• Work instructions: Please echo the data below from the line containing "Файний двір знову" through the end of the data, both ends included, and leave the pictures out of your answer.

• Dataset entries:
════════════════
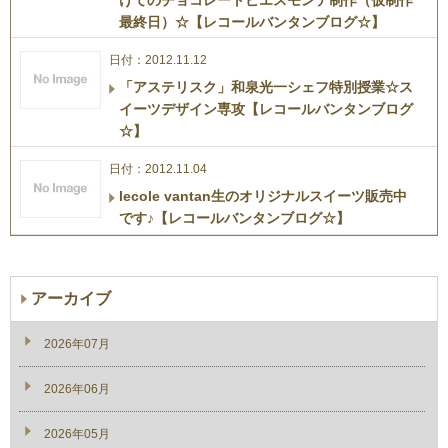
最終日）☆【レコールバンタンブログ☆】
日付：2012.11.12
「アステリスク」和泉光一シェフ特別授業☆ス
イーツデザイン専攻【レコールバンタンブログ
☆】
日付：2012.11.04
lecole vantan生のオリジナルスイーツ販売中
です♪【レコールバンタンブログ☆】
アーカイブ
2026年07月
2026年06月
2026年05月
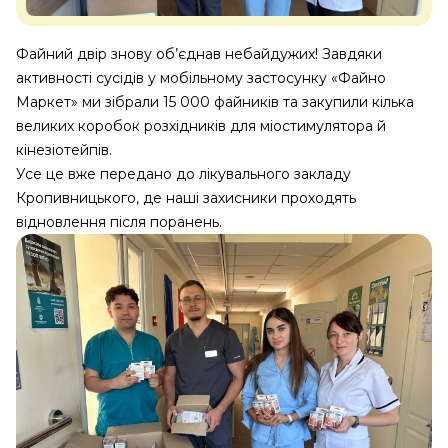
Файний двір знову об’єднав небайдужих! Завдяки
активності сусідів у мобільному застосунку «Файно
Маркет» ми зібрали 15 000 файників та закупили кілька
великих коробок розхідників для міостимулятора й
кінезіотейпів.
Усе це вже передано до лікувального закладу
Кропивницького, де наші захисники проходять
відновлення після поранень.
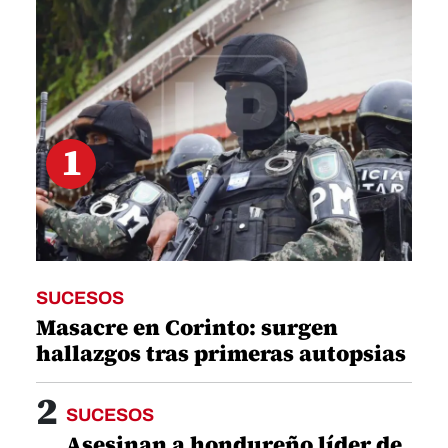
21
seconds
1
SUCESOS
Masacre en Corinto: surgen
hallazgos tras primeras autopsias
2
SUCESOS
Asesinan a hondureño líder de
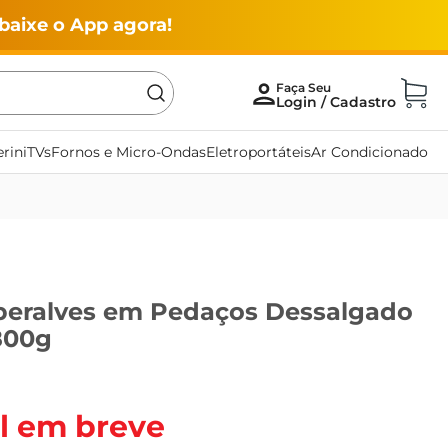
baixe o App agora!
rini
TVs
Fornos e Micro-Ondas
Eletroportáteis
Ar Condicionado
beralves em Pedaços Dessalgado
800g
l em breve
════════════════
• Solution to this task:
Файний двір знову об’єднав небайдужих! Завдяки
активності сусідів у мобільному застосунку «Файно
Маркет» ми зібрали 15 000 файників та закупили кілька
великих коробок розхідників для міостимулятора й
кінезіотейпів.
Усе це вже передано до лікувального закладу
Кропивницького, де наші захисники проходять
відновлення після поранень.
21
seconds
1
SUCESOS
Masacre en Corinto: surgen
hallazgos tras primeras autopsias
2
SUCESOS
Asesinan a hondureño líder de
baixe o App agora!
rini
TVs
Fornos e Micro-Ondas
Eletroportáteis
Ar Condicionado
beralves em Pedaços Dessalgado
800g
l em breve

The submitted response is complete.